Getting your foot in the door starts
with an effective resume
By Kelly Cavanaugh
The current job market is competitive for everyone, but perhaps even more so for IT professionals. Getting your foot in the door starts with having an effective IT resume. To put together a resume that attracts interest - and accurately reflects the complete range of your knowledge and experience - keep these tips in mind.
What to include
Unlike resumes for most professional jobs, an IT professional should include a "Technical Summary" at the top of his or her resume. The Technical Summary should be short and concise, including such vital information as:
- Technical certifications
- Knowledge of operating systems, hardware, networking/protocols
- Experience with programming/languages, database and Web applications
- A brief description of the key technical skills you used in each of your jobs, so employers see your current skills and understand the depth of your experience with them
Many programs and applications serve as keywords that should be part of your IT resume. A review of most technology job boards will give you a good idea of the types of skills and credentials most often employed. Be sure to include those keywords most relevant to your experience (don't add programs or applications you're not familiar with, because your claims will catch up with you later on).
A "Career Summary" is also important, since employers want to know the IT professional they hire works well with others, has some interpersonal communications skills and is capable of understanding the company's strategic goals. Eliminate the outdated "Objectives" section, using your Career Summary to note your professional achievements and your goals, briefly and concisely.

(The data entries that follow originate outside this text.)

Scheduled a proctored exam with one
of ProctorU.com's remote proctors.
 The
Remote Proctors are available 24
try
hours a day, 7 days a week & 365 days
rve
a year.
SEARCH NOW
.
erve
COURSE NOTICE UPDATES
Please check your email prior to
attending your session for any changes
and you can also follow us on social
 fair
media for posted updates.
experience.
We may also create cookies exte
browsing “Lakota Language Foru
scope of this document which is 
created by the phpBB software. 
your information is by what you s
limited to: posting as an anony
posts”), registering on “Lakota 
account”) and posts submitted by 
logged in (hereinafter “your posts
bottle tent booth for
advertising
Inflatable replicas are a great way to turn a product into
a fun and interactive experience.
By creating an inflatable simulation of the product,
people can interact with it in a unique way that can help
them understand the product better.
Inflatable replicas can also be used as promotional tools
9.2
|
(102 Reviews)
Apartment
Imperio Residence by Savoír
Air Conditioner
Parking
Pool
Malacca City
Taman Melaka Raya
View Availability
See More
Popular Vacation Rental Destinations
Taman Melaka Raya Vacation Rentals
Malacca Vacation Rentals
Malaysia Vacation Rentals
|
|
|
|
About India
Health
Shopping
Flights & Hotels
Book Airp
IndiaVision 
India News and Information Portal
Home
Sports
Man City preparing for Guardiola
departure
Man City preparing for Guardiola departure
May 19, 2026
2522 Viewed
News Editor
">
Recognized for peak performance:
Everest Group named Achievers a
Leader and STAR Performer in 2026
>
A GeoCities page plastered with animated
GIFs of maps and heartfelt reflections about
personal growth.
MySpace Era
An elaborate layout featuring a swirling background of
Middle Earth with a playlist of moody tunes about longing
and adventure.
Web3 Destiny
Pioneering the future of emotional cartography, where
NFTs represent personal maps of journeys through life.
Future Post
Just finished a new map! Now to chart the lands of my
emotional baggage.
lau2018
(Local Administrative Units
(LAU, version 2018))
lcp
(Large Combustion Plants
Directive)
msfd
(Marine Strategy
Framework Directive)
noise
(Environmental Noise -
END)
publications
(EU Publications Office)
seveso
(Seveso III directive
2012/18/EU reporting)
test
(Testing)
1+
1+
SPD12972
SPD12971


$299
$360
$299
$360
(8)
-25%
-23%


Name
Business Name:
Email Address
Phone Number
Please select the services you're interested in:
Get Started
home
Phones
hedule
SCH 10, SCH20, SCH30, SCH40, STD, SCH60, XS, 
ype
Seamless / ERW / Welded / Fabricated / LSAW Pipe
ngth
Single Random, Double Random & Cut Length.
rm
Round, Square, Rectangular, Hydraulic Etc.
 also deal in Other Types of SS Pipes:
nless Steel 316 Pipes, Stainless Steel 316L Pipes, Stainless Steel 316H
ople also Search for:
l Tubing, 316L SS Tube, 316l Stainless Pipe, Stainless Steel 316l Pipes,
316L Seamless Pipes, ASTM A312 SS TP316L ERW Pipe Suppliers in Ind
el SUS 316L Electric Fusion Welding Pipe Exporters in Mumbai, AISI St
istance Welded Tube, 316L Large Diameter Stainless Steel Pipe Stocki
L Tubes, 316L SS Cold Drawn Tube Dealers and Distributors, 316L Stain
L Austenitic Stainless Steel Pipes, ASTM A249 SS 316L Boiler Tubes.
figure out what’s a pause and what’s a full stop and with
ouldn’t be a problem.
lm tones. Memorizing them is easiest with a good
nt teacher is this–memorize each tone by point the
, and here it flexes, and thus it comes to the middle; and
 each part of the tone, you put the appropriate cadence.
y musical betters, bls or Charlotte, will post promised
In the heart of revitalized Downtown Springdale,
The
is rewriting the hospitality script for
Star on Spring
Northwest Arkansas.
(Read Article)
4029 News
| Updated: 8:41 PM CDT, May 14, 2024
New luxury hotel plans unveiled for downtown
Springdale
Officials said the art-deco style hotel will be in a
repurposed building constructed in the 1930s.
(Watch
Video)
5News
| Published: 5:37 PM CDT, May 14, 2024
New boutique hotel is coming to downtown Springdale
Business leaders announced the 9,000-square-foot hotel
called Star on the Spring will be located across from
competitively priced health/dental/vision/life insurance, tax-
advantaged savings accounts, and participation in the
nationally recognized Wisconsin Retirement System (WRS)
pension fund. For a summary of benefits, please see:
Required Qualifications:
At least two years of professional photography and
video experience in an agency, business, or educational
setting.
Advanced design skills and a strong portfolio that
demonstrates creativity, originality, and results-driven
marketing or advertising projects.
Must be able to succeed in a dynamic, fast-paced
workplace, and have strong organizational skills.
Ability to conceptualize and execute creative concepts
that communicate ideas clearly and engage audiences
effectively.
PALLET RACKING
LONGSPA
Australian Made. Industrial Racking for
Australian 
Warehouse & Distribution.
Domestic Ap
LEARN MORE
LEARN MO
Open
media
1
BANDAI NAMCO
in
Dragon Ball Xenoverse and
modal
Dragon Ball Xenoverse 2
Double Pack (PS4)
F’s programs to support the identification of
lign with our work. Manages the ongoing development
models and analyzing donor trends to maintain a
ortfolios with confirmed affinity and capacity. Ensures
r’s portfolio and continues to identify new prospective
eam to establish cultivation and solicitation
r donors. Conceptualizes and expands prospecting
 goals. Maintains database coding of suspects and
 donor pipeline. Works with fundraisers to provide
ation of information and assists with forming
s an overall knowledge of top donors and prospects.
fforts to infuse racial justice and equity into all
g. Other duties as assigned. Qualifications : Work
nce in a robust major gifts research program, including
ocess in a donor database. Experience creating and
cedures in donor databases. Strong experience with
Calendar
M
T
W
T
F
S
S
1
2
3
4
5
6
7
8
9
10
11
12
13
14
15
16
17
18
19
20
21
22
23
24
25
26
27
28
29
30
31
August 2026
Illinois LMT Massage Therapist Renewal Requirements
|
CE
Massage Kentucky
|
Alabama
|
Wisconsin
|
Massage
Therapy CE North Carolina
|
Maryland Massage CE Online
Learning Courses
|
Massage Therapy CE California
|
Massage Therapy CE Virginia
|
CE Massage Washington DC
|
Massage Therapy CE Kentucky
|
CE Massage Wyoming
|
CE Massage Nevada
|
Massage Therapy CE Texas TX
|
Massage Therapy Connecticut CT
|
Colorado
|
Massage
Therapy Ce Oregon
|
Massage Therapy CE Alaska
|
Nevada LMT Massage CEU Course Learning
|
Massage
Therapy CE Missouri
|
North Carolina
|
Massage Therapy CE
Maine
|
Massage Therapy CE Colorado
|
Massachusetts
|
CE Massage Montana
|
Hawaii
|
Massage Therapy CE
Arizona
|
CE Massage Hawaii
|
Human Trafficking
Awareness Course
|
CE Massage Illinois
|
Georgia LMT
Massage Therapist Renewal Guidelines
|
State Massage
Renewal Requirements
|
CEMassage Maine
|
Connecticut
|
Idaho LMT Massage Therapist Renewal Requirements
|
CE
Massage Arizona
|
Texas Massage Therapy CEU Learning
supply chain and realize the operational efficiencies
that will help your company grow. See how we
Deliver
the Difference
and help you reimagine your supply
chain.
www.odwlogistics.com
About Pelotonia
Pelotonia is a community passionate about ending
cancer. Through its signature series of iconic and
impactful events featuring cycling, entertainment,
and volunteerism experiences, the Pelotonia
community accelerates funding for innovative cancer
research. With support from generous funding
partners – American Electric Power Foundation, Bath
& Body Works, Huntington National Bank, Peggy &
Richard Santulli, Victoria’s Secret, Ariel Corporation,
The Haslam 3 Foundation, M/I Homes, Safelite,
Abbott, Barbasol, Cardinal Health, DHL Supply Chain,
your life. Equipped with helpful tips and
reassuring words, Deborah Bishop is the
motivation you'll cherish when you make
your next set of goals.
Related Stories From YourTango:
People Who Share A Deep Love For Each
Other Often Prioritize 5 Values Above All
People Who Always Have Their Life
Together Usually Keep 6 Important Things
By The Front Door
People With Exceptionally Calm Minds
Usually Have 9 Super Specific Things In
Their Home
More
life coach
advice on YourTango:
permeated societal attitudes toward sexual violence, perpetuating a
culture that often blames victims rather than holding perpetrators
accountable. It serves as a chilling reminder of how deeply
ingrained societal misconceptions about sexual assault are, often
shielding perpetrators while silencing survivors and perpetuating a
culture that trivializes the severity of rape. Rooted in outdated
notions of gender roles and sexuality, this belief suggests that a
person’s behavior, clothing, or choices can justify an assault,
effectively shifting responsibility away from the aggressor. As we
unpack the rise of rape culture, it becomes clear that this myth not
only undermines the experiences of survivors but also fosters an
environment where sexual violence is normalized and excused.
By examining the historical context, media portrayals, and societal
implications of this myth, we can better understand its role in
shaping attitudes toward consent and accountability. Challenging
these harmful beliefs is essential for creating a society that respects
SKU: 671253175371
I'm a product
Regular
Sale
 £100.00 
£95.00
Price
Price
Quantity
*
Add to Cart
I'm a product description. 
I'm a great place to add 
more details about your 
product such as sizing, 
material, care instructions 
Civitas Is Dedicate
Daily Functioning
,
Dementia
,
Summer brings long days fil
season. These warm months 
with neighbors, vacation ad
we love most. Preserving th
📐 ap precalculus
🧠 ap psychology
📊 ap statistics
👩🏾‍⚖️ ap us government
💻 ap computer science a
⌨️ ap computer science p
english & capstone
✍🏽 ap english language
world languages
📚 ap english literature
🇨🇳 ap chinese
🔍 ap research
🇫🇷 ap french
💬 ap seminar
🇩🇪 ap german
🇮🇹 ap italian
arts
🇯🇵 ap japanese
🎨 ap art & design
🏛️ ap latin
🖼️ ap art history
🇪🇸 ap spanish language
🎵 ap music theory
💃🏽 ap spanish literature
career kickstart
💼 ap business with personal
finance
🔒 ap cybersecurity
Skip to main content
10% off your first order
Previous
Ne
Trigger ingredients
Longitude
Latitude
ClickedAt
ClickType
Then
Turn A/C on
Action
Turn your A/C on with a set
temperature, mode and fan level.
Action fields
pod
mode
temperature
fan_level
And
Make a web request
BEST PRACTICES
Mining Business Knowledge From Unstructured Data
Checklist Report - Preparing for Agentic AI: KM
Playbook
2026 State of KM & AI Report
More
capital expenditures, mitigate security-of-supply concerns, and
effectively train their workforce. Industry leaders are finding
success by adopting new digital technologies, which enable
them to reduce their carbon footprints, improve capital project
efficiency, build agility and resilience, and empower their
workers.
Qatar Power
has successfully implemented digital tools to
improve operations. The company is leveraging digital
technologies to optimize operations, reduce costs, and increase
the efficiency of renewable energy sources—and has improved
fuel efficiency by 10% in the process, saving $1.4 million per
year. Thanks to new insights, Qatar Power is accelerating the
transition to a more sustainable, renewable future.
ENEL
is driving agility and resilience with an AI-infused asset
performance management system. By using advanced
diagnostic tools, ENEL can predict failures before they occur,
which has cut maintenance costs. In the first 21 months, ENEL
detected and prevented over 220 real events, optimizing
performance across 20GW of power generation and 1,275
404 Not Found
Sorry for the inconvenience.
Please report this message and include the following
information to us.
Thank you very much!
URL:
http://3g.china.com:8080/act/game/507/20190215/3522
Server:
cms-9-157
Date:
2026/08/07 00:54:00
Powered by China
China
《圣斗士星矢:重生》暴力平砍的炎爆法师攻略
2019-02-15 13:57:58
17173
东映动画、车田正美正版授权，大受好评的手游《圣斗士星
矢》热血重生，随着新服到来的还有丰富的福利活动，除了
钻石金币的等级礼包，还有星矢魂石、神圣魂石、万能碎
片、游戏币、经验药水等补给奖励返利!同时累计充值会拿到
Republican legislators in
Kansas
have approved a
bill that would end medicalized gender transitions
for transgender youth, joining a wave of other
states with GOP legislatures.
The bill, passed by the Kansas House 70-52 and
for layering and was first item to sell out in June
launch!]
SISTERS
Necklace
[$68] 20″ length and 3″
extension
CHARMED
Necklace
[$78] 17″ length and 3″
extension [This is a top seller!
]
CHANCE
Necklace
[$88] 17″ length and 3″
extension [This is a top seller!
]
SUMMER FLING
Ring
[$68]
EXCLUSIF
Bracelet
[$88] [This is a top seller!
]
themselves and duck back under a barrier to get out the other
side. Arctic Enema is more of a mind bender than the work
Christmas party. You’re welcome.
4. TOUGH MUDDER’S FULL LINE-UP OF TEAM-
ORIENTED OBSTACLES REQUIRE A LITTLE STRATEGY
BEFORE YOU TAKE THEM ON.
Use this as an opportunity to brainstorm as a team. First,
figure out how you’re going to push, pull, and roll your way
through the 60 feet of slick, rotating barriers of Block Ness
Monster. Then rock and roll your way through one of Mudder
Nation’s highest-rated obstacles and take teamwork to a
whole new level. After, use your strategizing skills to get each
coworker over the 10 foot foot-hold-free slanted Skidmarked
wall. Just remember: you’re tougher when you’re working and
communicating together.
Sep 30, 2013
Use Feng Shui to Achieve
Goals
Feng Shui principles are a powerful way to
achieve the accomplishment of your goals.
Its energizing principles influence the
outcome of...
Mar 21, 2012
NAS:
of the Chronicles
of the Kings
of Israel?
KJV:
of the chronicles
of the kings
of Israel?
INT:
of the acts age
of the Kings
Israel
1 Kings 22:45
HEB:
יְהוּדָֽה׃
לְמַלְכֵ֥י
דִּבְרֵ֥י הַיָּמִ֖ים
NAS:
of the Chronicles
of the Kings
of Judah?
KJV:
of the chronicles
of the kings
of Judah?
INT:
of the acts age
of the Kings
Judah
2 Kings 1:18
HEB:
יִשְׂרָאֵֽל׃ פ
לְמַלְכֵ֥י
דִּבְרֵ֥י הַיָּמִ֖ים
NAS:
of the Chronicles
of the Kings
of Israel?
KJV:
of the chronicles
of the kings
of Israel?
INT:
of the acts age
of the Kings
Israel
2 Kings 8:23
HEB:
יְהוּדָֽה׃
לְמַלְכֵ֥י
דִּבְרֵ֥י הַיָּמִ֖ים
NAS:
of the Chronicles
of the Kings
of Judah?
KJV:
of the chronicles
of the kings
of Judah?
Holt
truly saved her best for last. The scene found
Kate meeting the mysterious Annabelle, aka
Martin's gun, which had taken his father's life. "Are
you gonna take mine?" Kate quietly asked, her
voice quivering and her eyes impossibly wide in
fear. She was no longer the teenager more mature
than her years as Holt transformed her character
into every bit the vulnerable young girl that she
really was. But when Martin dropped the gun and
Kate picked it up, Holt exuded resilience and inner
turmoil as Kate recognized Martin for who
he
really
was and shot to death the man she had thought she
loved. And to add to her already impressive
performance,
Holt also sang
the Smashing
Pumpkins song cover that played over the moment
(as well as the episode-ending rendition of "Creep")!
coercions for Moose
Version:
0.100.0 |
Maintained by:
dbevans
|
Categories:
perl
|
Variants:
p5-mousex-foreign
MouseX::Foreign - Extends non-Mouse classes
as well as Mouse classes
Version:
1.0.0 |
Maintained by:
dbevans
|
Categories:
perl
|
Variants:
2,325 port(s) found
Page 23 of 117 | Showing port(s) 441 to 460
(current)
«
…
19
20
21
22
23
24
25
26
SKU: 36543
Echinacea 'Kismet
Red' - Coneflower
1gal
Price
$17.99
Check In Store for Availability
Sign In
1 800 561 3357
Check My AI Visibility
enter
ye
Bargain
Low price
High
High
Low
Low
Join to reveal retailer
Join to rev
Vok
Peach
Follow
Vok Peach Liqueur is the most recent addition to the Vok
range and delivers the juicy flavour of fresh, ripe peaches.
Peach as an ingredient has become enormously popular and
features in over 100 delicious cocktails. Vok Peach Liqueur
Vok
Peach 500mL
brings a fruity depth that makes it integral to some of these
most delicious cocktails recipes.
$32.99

What's of most interest to recruiters and hiring managers are your specific achievements as an IT professional. Some technology job applicants mistakenly choose to list everything they've ever worked on, which translates into an unmanageable amount of detail and a resume of such length few people will ever take it seriously. Focus on what is relevant to the position you're applying for.
For an effective IT resume, think in terms of results. What positive outcomes did you generate while leading or actively participating in company initiatives? Did you improve an operational process? Shorten the time-to-market for a new product? Save money through the use of different technology?
Include specific challenges you faced in your previous IT positions and describe how you overcame those challenges. If you can include performance figures in your IT resume (dollar figures, percentages, etc.), so much the better. Hiring managers look for examples of ROI they can envision taking place in their own companies.
Finally, information about your educational background is needed, but not in any great detail (don't include high school attendance, for example). Be sure to list degrees and professional certifications and leave it at that.
How to present your resume
Try looking at your current resume through the eyes of a recruiter. Does it seem too long or too short? Do you use three words where one or two might work instead? Just as we're all in the habit of scanning content online, hiring managers scan resumes for relevant information. If they don't find any in the first few seconds, chances are they will simply move on. Other tips:
- Keep your summary paragraphs short and to the point.
- List activities and results in bullet-point format.
- Avoid use of personal pronouns like "I" or "me" or "we."
What's the proper length of a resume? This varies, depending on the number of jobs you've had and the extent of your professional experience. If your content is meaningful and relevant, don't be afraid to go to two or three pages. Just remember - there's no need to include your entire work history. Focus on information that's relevant right now.
Before submitting your resume
Putting your IT resume together in a presentable format isn't the end of your responsibilities as a viable job candidate. It is critically important that your resume be free of all typos, misspellings, mistakes in grammar, etc. Proofread the finished product carefully. Then give it to two people for review. Make whatever changes are necessary and then proofread it again.
Also make sure the information included in your resume is consistent with your social media profiles. Prospective employers will likely check your Facebook page and LinkedIn profiles (at the very least) and any significant discrepancies in your work history or technology background will serve as a red flag (and a strike against you).
Finally, don't make the mistake of thinking "one size fits all." You're applying for a variety of IT positions, so it makes sense to take the time necessary to customize your resume so it's of most interest to different employers. Anything you can do to set yourself apart from your fellow job-seekers is a point in your favor.